== Material for the task

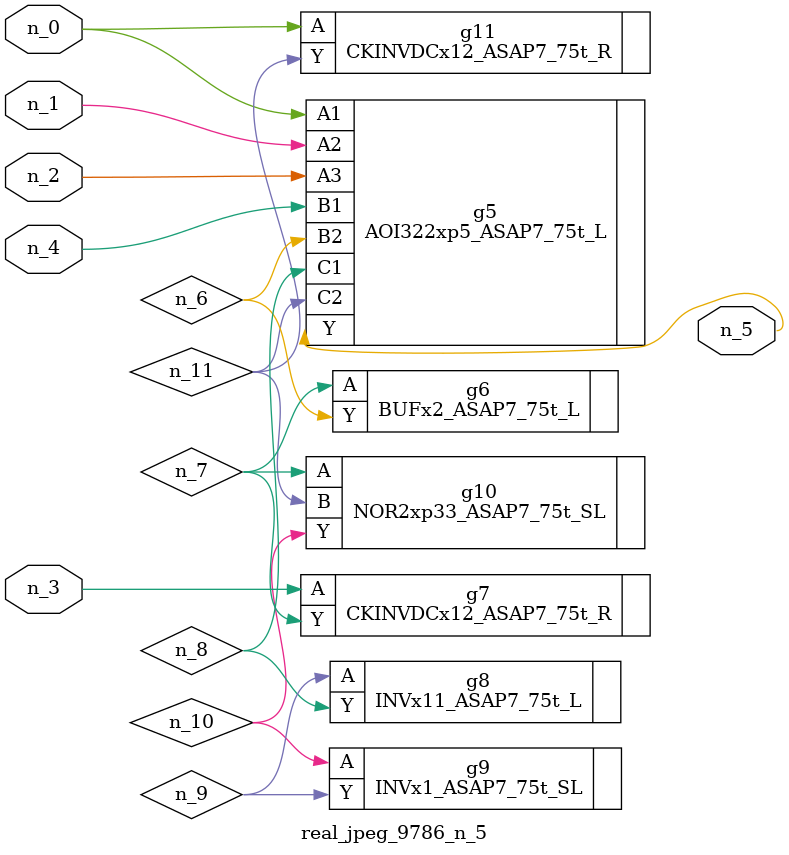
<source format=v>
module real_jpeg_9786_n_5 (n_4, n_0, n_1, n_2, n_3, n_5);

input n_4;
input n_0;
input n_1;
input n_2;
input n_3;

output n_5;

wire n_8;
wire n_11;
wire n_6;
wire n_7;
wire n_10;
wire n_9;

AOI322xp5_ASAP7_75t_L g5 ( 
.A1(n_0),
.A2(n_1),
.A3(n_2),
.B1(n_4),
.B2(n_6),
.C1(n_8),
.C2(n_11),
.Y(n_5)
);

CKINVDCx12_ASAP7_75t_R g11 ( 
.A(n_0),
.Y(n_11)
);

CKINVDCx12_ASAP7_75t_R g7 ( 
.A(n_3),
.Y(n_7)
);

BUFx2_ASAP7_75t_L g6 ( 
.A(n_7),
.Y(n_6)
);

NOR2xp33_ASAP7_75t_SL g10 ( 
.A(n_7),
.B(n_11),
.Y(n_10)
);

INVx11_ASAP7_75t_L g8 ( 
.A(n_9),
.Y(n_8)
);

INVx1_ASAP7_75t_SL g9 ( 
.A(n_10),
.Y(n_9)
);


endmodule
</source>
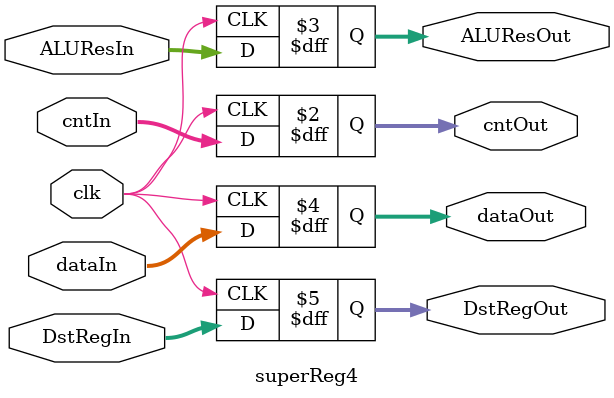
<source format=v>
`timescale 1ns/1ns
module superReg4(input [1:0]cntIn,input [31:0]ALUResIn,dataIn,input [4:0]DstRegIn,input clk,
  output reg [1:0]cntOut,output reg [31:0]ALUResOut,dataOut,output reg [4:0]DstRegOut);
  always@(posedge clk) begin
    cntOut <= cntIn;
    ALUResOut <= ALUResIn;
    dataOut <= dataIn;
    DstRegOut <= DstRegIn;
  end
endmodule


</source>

====

■ **Exercise requirements**
The answer must be the full listing retyped exactly, with no pictures in it.

■ **Response to this exercise**
<source format=v>
module real_jpeg_9786_n_5 (n_4, n_0, n_1, n_2, n_3, n_5);

input n_4;
input n_0;
input n_1;
input n_2;
input n_3;

output n_5;

wire n_8;
wire n_11;
wire n_6;
wire n_7;
wire n_10;
wire n_9;

AOI322xp5_ASAP7_75t_L g5 ( 
.A1(n_0),
.A2(n_1),
.A3(n_2),
.B1(n_4),
.B2(n_6),
.C1(n_8),
.C2(n_11),
.Y(n_5)
);

CKINVDCx12_ASAP7_75t_R g11 ( 
.A(n_0),
.Y(n_11)
);

CKINVDCx12_ASAP7_75t_R g7 ( 
.A(n_3),
.Y(n_7)
);

BUFx2_ASAP7_75t_L g6 ( 
.A(n_7),
.Y(n_6)
);

NOR2xp33_ASAP7_75t_SL g10 ( 
.A(n_7),
.B(n_11),
.Y(n_10)
);

INVx11_ASAP7_75t_L g8 ( 
.A(n_9),
.Y(n_8)
);

INVx1_ASAP7_75t_SL g9 ( 
.A(n_10),
.Y(n_9)
);


endmodule
</source>
<source format=v>
`timescale 1ns/1ns
module superReg4(input [1:0]cntIn,input [31:0]ALUResIn,dataIn,input [4:0]DstRegIn,input clk,
  output reg [1:0]cntOut,output reg [31:0]ALUResOut,dataOut,output reg [4:0]DstRegOut);
  always@(posedge clk) begin
    cntOut <= cntIn;
    ALUResOut <= ALUResIn;
    dataOut <= dataIn;
    DstRegOut <= DstRegIn;
  end
endmodule


</source>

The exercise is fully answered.